Top General Warns: African Al-Qaeda to 'Export' Violence to US
Top United States General Carter Ham urged a global fight against the Al-Qaeda terrorist group based in Africa on Wednesday, saying it could "export violence" to the West, AFP reported.
Ham, the head of the U.S. Africa Command, reaffirmed the suspicion that the Al-Qaeda in Islamic Maghreb (AQIM) was linked to the deadly September 11 attack on the American mission in Benghazi, which resulted in the murder of U.S. ambassador to Libya Christopher Stevens and three others.
"If we, the international community, don't find a way to help the Africans address this threat, it's going to worsen," he said.

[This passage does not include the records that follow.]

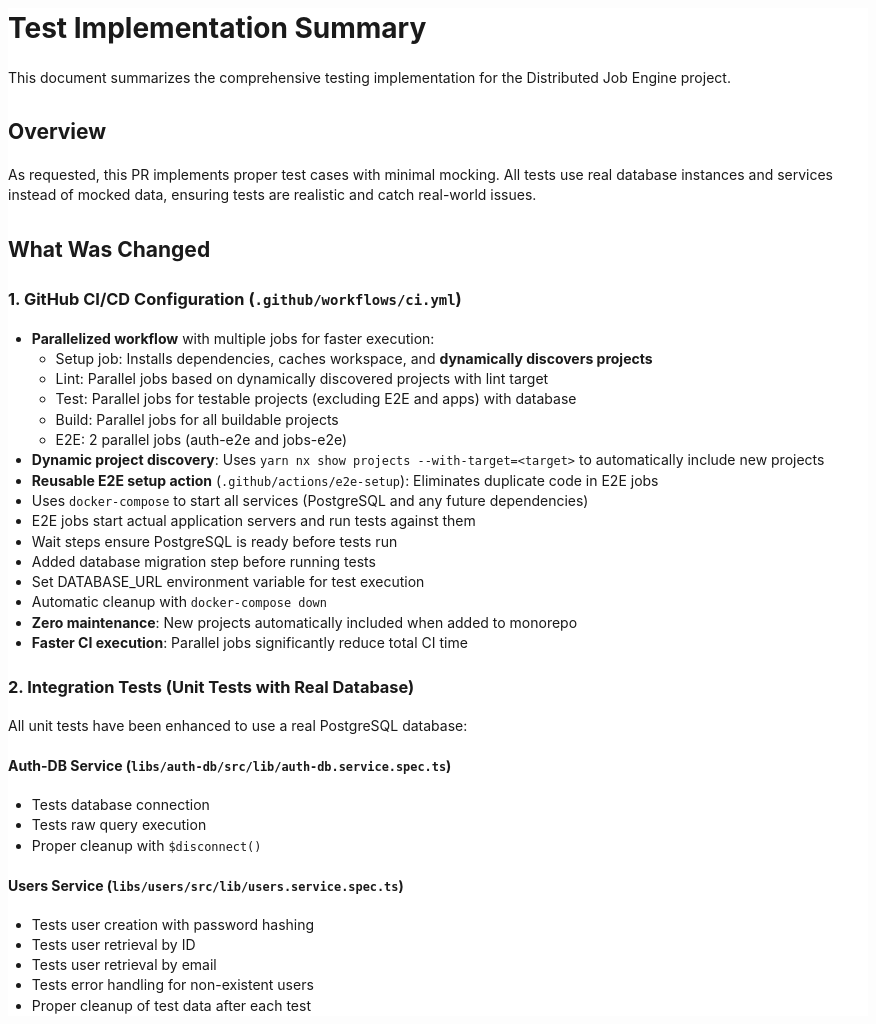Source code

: # Test Implementation Summary

This document summarizes the comprehensive testing implementation for the Distributed Job Engine project.

## Overview

As requested, this PR implements proper test cases with minimal mocking. All tests use real database instances and services instead of mocked data, ensuring tests are realistic and catch real-world issues.

## What Was Changed

### 1. GitHub CI/CD Configuration (`.github/workflows/ci.yml`)

- **Parallelized workflow** with multiple jobs for faster execution:
  - Setup job: Installs dependencies, caches workspace, and **dynamically discovers projects**
  - Lint: Parallel jobs based on dynamically discovered projects with lint target
  - Test: Parallel jobs for testable projects (excluding E2E and apps) with database
  - Build: Parallel jobs for all buildable projects
  - E2E: 2 parallel jobs (auth-e2e and jobs-e2e)
- **Dynamic project discovery**: Uses `yarn nx show projects --with-target=<target>` to automatically include new projects
- **Reusable E2E setup action** (`.github/actions/e2e-setup`): Eliminates duplicate code in E2E jobs
- Uses `docker-compose` to start all services (PostgreSQL and any future dependencies)
- E2E jobs start actual application servers and run tests against them
- Wait steps ensure PostgreSQL is ready before tests run
- Added database migration step before running tests
- Set DATABASE_URL environment variable for test execution
- Automatic cleanup with `docker-compose down`
- **Zero maintenance**: New projects automatically included when added to monorepo
- **Faster CI execution**: Parallel jobs significantly reduce total CI time

### 2. Integration Tests (Unit Tests with Real Database)

All unit tests have been enhanced to use a real PostgreSQL database:

#### Auth-DB Service (`libs/auth-db/src/lib/auth-db.service.spec.ts`)
- Tests database connection
- Tests raw query execution
- Proper cleanup with `$disconnect()`

#### Users Service (`libs/users/src/lib/users.service.spec.ts`)
- Tests user creation with password hashing
- Tests user retrieval by ID
- Tests user retrieval by email
- Tests error handling for non-existent users
- Proper cleanup of test data after each test
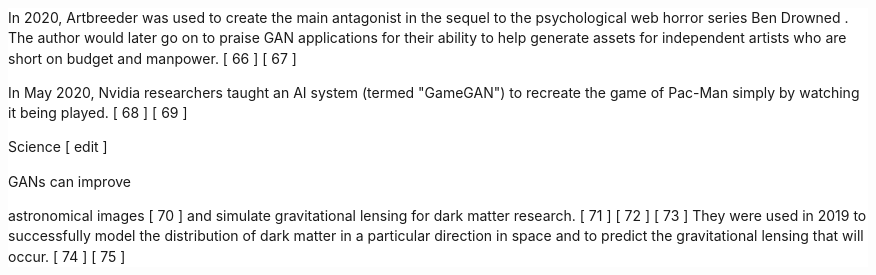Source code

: 
In 2020, 
Artbreeder
 was used to create the main antagonist in the sequel to the psychological web horror series 
Ben Drowned
. The author would later go on to praise GAN applications for their ability to help generate assets for independent artists who are short on budget and manpower.
[
66
]
[
67
]


In May 2020, 
Nvidia
 researchers taught an AI system (termed "GameGAN") to recreate the game of 
Pac-Man
 simply by watching it being played.
[
68
]
[
69
]




Science
[
edit
]


GANs can 
improve
 
astronomical images
[
70
]
 and simulate 
gravitational lensing
 for dark matter research.
[
71
]
[
72
]
[
73
]
 They were used in 2019 to successfully model the distribution of 
dark matter
 in a particular direction in space and to predict the gravitational lensing that will occur.
[
74
]
[
75
]
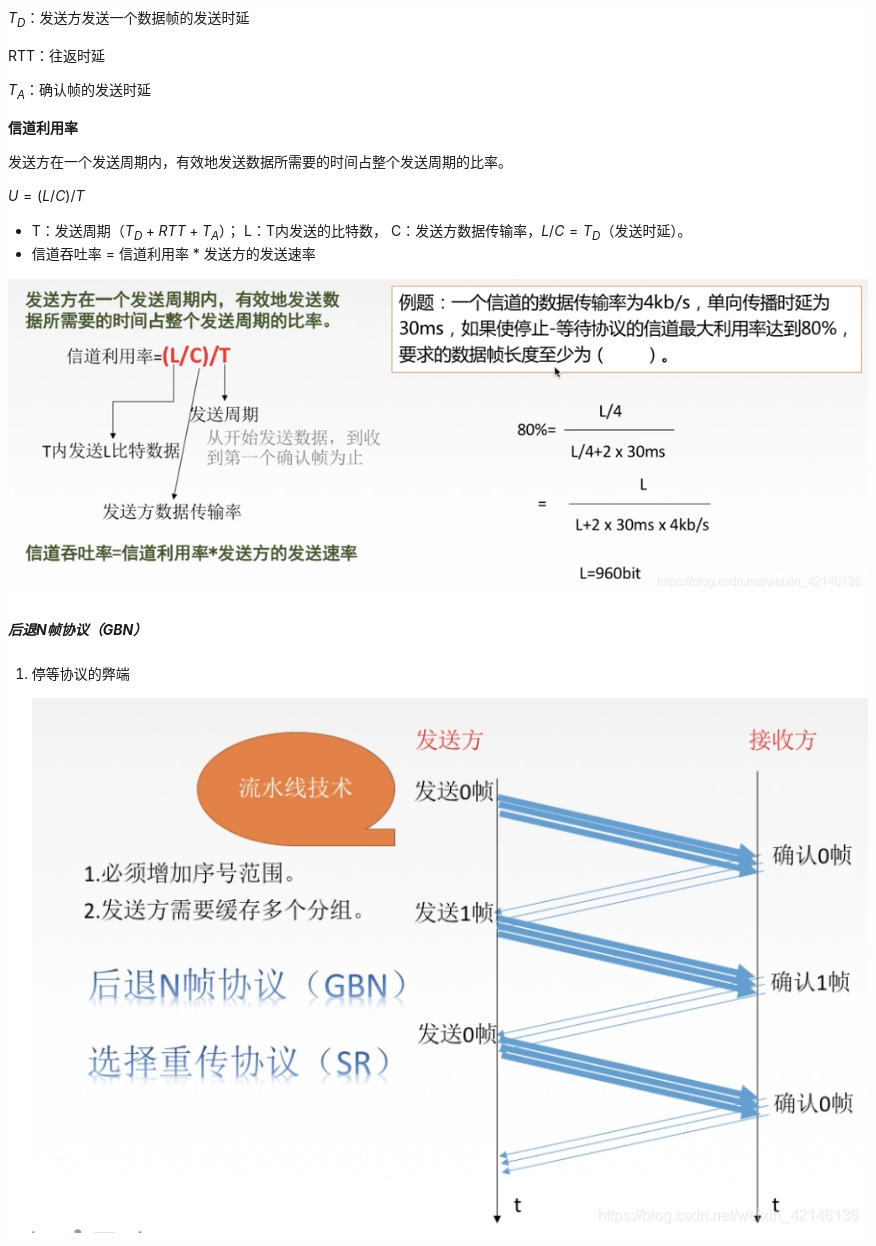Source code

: $T_D$：发送方发送一个数据帧的发送时延

RTT：往返时延

$T_A$：确认帧的发送时延

**信道利用率**

发送方在一个发送周期内，有效地发送数据所需要的时间占整个发送周期的比率。

$U=(L/C)/T$

- T：发送周期$（T_D+RTT+T_A）$； L：T内发送的比特数， C：发送方数据传输率，$L/C=T_D$（发送时延）。
- 信道吞吐率 = 信道利用率 * 发送方的发送速率

![img](计网.assets/watermark,type_ZmFuZ3poZW5naGVpdGk,shadow_10,text_aHR0cHM6Ly9ibG9nLmNzZG4ubmV0L3dlaXhpbl80MjE0NjEzNg==,size_16,color_FFFFFF,t_70-173131670963564.png)

##### 后退N帧协议（GBN）

1. 停等协议的弊端

   ![img](计网.assets/watermark,type_ZmFuZ3poZW5naGVpdGk,shadow_10,text_aHR0cHM6Ly9ibG9nLmNzZG4ubmV0L3dlaXhpbl80MjE0NjEzNg==,size_16,color_FFFFFF,t_70-173131671201966.png)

"That network will become stronger and they will gain capability to export violence throughout a broader region (other) than Africa and certainly the high potential to export violence into Europe and to the USA," he added.
Ham said while the network did not pose an "imminent threat" on US soil, it did so for U.S. interests worldwide.
"That network has already killed four Americans," he said, referring to the Benghazi bombing.
"That to me says that there is an imminent threat,” he continued. “So that is why I think there's a degree of urgency to the international community finding a way to help the Africans address this problem."
Ham also discussed African and international efforts toward a possible military intervention in northern Mali, which is controlled by AQIM and other terrorist groups.